> _What you need to do_
Repeat the listing below in full, exactly.

*** Data for review ***

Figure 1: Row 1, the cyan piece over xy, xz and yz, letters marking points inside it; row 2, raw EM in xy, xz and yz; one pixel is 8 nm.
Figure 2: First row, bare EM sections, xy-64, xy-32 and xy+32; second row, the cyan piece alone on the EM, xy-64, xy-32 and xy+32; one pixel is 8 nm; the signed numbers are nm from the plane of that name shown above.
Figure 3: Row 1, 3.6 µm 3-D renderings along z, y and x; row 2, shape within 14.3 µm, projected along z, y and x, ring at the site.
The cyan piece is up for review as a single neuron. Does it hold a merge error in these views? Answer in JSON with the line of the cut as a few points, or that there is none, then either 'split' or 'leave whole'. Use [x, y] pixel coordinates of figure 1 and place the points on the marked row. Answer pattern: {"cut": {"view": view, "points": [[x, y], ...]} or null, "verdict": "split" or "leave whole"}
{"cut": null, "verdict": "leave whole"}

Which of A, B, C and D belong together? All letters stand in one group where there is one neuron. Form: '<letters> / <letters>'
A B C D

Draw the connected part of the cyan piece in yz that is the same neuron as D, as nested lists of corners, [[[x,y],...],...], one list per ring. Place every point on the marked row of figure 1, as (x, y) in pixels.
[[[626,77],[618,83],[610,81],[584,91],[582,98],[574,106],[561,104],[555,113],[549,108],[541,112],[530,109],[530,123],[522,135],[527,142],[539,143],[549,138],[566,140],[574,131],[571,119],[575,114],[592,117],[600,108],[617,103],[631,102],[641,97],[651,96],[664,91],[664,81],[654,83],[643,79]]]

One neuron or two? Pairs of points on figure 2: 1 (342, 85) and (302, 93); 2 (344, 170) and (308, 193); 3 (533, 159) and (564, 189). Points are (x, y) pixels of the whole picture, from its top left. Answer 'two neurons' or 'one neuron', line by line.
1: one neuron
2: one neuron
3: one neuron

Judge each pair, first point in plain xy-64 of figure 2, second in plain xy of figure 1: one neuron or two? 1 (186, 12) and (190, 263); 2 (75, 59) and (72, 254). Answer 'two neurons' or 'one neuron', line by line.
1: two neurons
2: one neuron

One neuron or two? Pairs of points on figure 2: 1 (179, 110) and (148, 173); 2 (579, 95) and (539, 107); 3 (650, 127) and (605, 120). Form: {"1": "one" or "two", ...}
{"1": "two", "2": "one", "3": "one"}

*** End of Data for review ***

> _Task result_
Figure 1: Row 1, the cyan piece over xy, xz and yz, letters marking points inside it; row 2, raw EM in xy, xz and yz; one pixel is 8 nm.
Figure 2: First row, bare EM sections, xy-64, xy-32 and xy+32; second row, the cyan piece alone on the EM, xy-64, xy-32 and xy+32; one pixel is 8 nm; the signed numbers are nm from the plane of that name shown above.
Figure 3: Row 1, 3.6 µm 3-D renderings along z, y and x; row 2, shape within 14.3 µm, projected along z, y and x, ring at the site.
The cyan piece is up for review as a single neuron. Does it hold a merge error in these views? Answer in JSON with the line of the cut as a few points, or that there is none, then either 'split' or 'leave whole'. Use [x, y] pixel coordinates of figure 1 and place the points on the marked row. Answer pattern: {"cut": {"view": view, "points": [[x, y], ...]} or null, "verdict": "split" or "leave whole"}
{"cut": null, "verdict": "leave whole"}

Which of A, B, C and D belong together? All letters stand in one group where there is one neuron. Form: '<letters> / <letters>'
A B C D

Draw the connected part of the cyan piece in yz that is the same neuron as D, as nested lists of corners, [[[x,y],...],...], one list per ring. Place every point on the marked row of figure 1, as (x, y) in pixels.
[[[626,77],[618,83],[610,81],[584,91],[582,98],[574,106],[561,104],[555,113],[549,108],[541,112],[530,109],[530,123],[522,135],[527,142],[539,143],[549,138],[566,140],[574,131],[571,119],[575,114],[592,117],[600,108],[617,103],[631,102],[641,97],[651,96],[664,91],[664,81],[654,83],[643,79]]]

One neuron or two? Pairs of points on figure 2: 1 (342, 85) and (302, 93); 2 (344, 170) and (308, 193); 3 (533, 159) and (564, 189). Points are (x, y) pixels of the whole picture, from its top left. Answer 'two neurons' or 'one neuron', line by line.
1: one neuron
2: one neuron
3: one neuron

Judge each pair, first point in plain xy-64 of figure 2, second in plain xy of figure 1: one neuron or two? 1 (186, 12) and (190, 263); 2 (75, 59) and (72, 254). Answer 'two neurons' or 'one neuron', line by line.
1: two neurons
2: one neuron

One neuron or two? Pairs of points on figure 2: 1 (179, 110) and (148, 173); 2 (579, 95) and (539, 107); 3 (650, 127) and (605, 120). Form: {"1": "one" or "two", ...}
{"1": "two", "2": "one", "3": "one"}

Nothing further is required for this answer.